- Dataset content
BEGIN
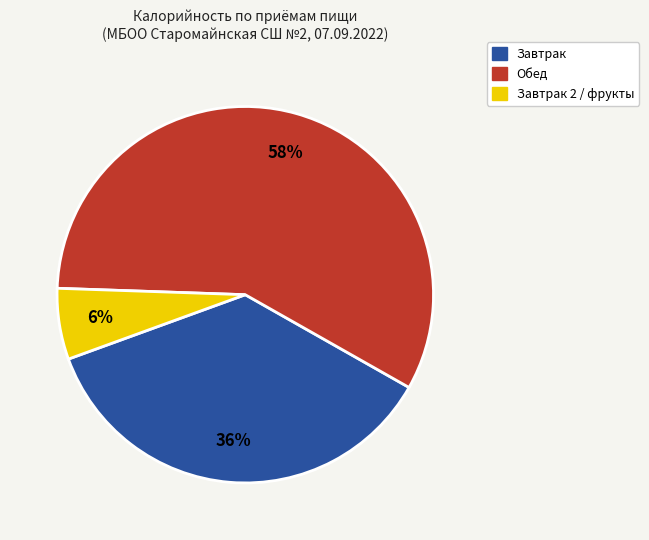

Is there a majority slice in this chart?

Yes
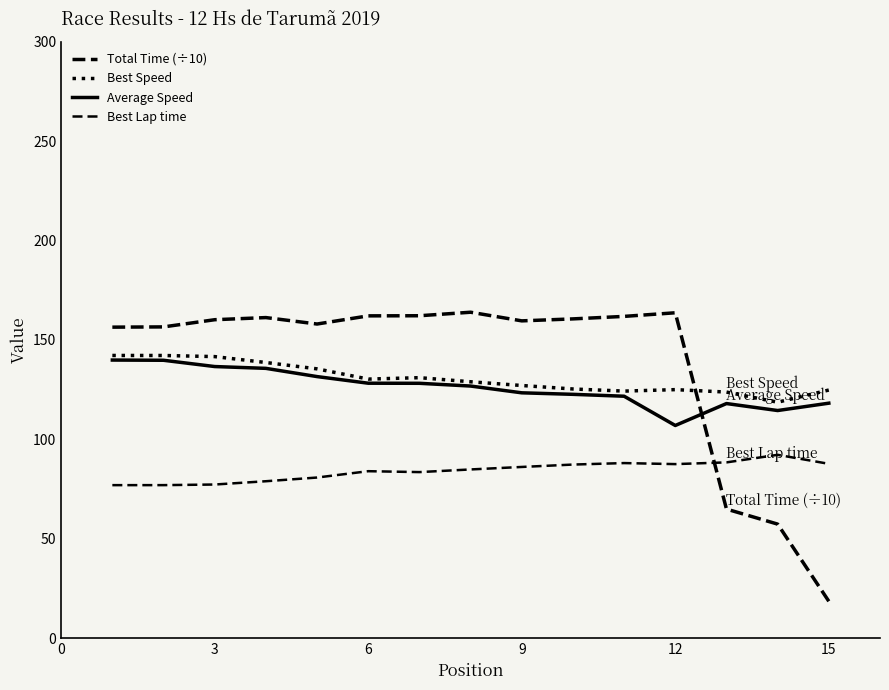

What is the average value of the Total Time (÷10) series?

137.8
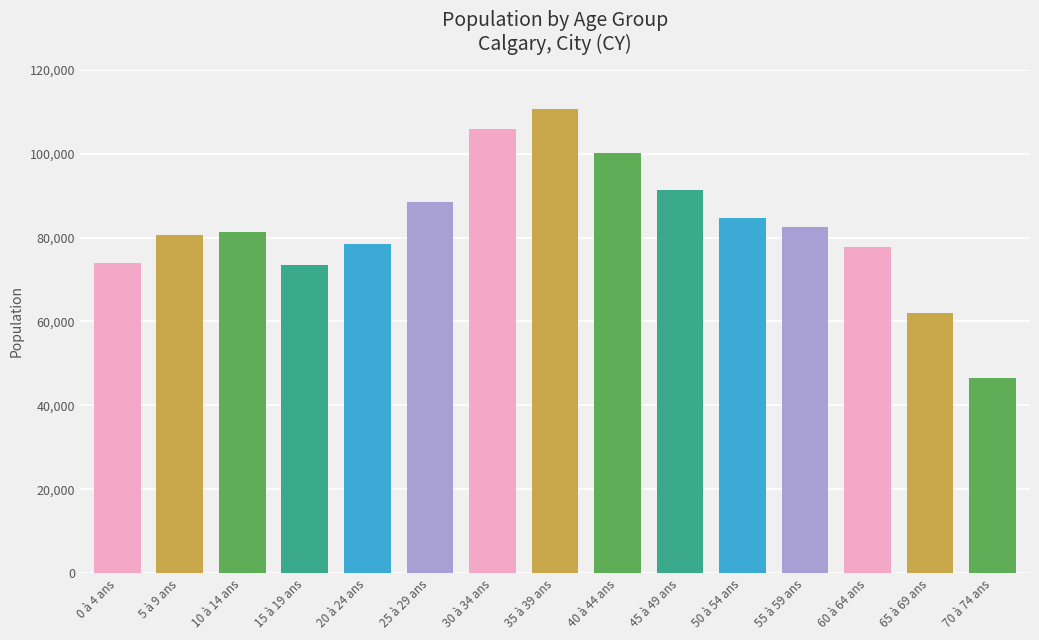

Does the chart contain stacked bars?

No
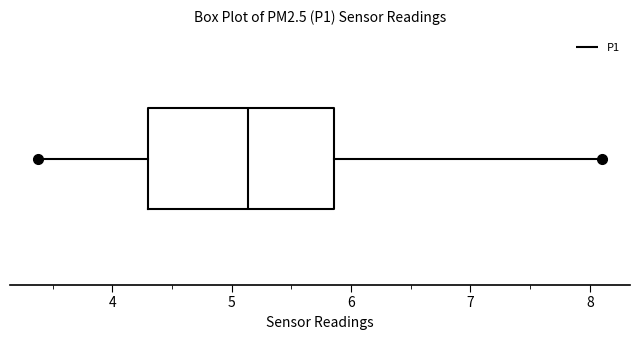

Read this box plot against the x-axis: the position of the median line, the range covered by the box, and the ends of both whiskers. The values are not printed on the chart, so give them approximately, as read against the axis.

median 5.1, box 4.3 to 5.9, whiskers 3.4 to 8.1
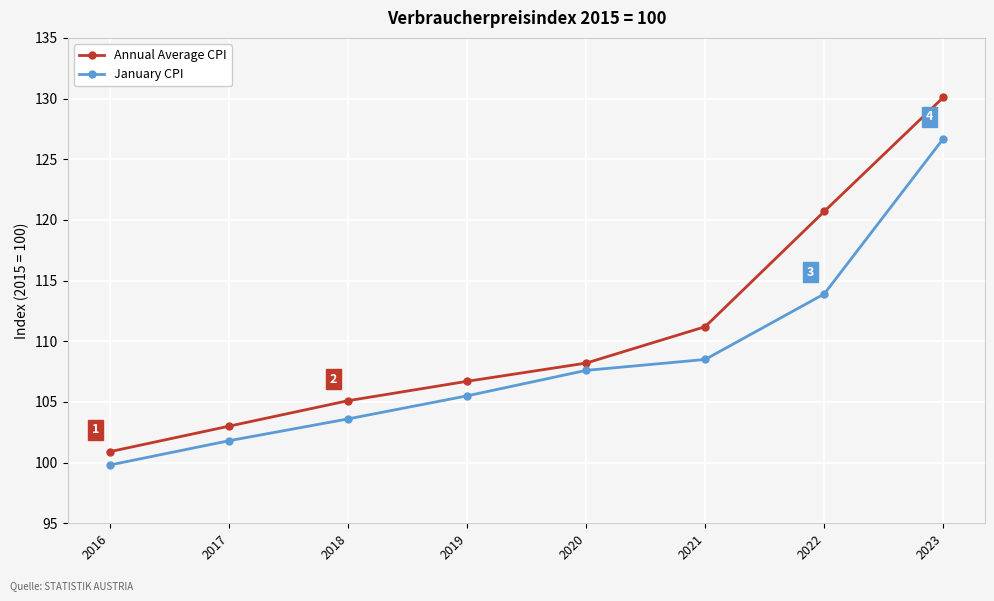

How many categories are shown in the chart?

8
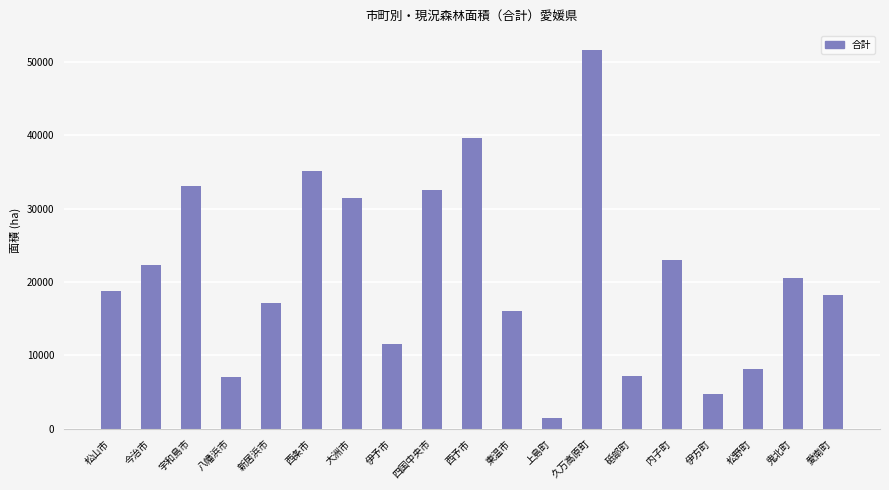

Which has a higher value, 松野町 or 西予市?

西予市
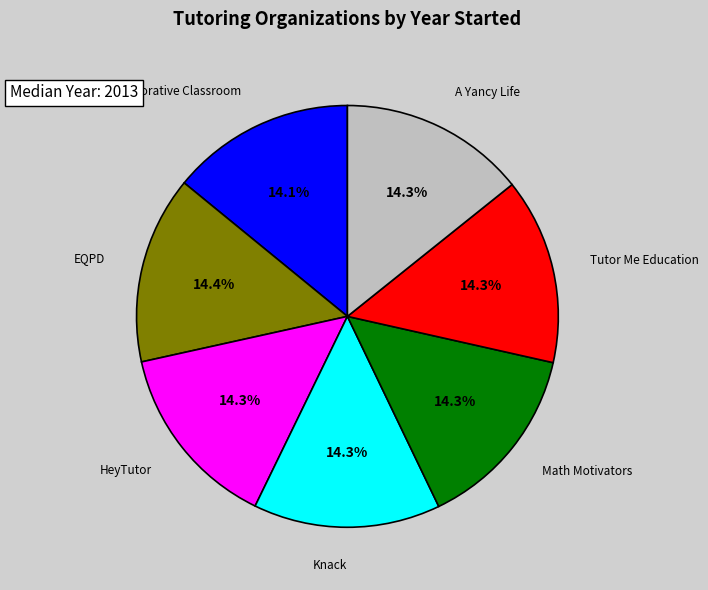

Is there a majority slice in this chart?

No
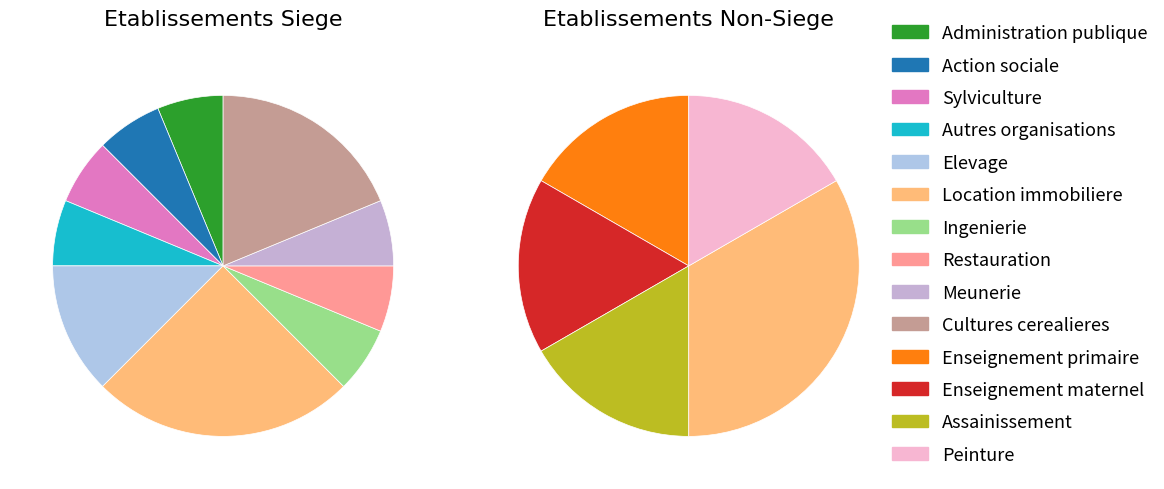

Rank the categories by Siege (true) value from highest to lowest.

84.11Z, 88.99B, 02.10Z, 94.99Z, 01.42Z, 68.20B, 71.11Z, 56.10A, 10.71C, 01.11Z, 85.20Z, 85.10Z, 37.00Z, 43.34Z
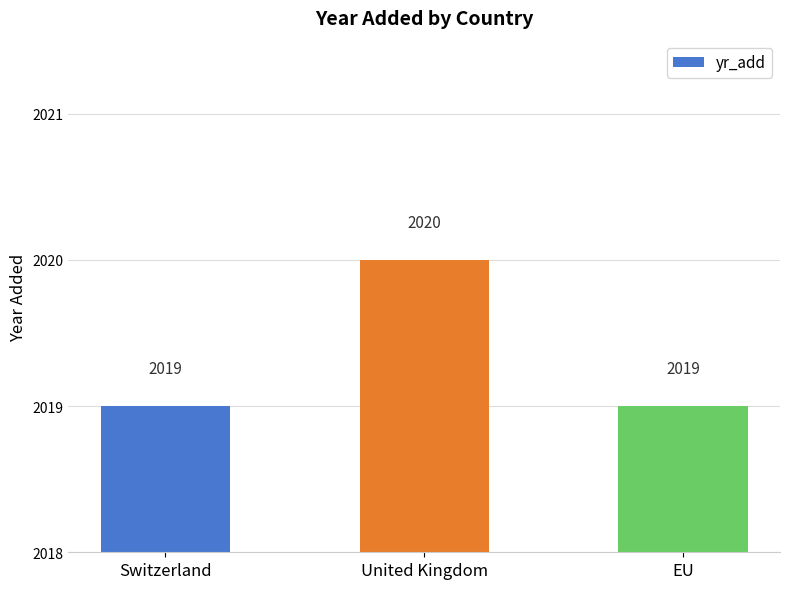

What is the sum of all values?

6058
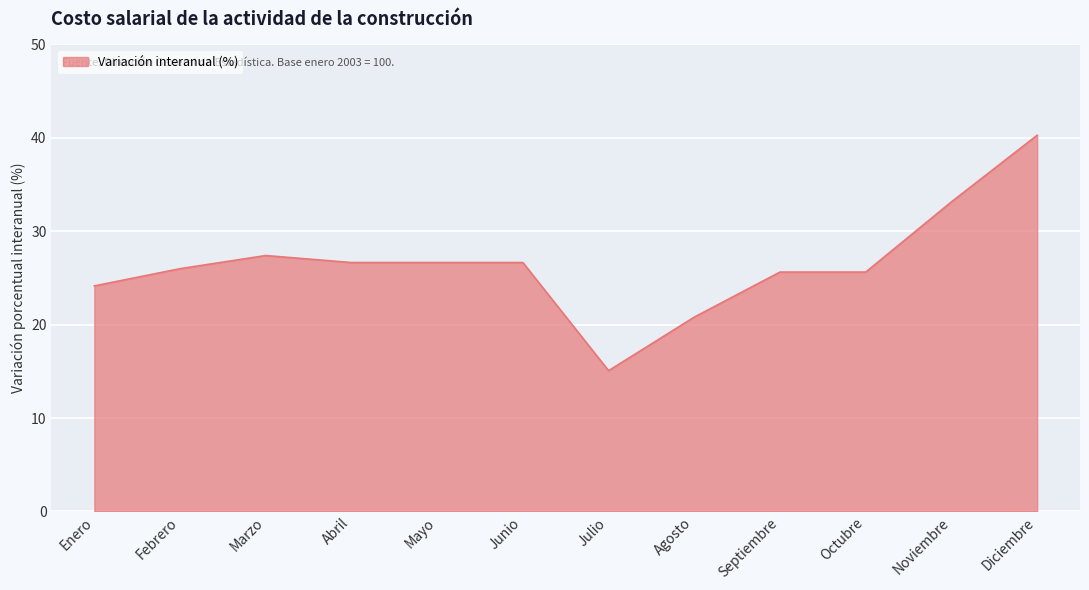

True or false: the data shows 20.1 at Julio.

False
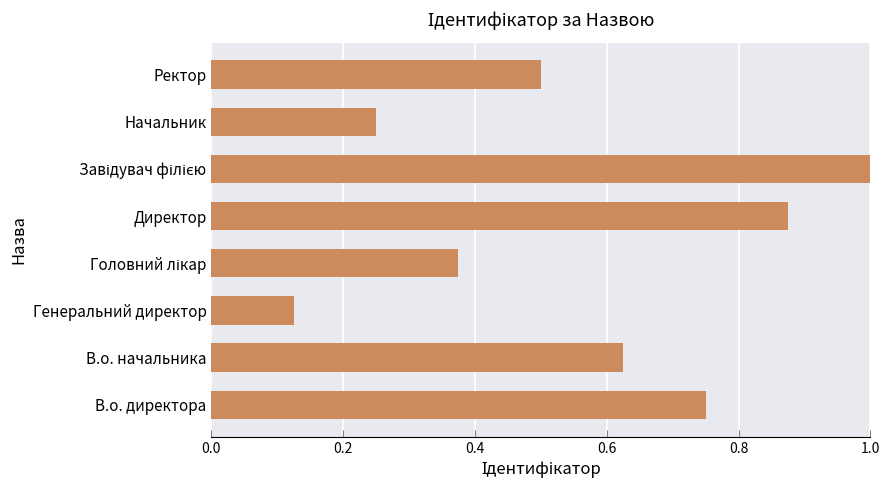

What is the greatest value displayed?

1.0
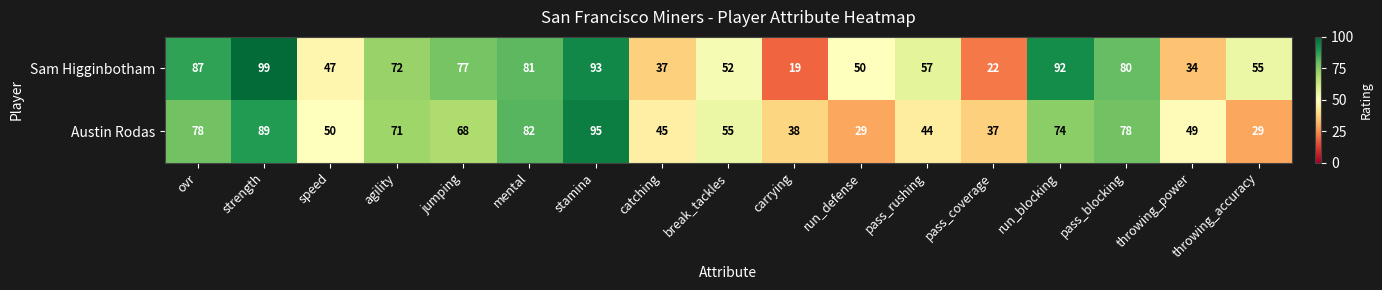

Which series has the largest total across all categories?

Sam Higginbotham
END
- Task to carry out
Type out the stretch of lines that opens with the one containing "How many categories are shown in the chart?" and closes with the one containing "Which series has". Leave the pictures out.

- Response
How many categories are shown in the chart?

8

Which has a higher value, 松野町 or 西予市?

西予市

Is there a majority slice in this chart?

No

Rank the categories by Siege (true) value from highest to lowest.

84.11Z, 88.99B, 02.10Z, 94.99Z, 01.42Z, 68.20B, 71.11Z, 56.10A, 10.71C, 01.11Z, 85.20Z, 85.10Z, 37.00Z, 43.34Z

What is the sum of all values?

6058

True or false: the data shows 20.1 at Julio.

False

What is the greatest value displayed?

1.0

Which series has the largest total across all categories?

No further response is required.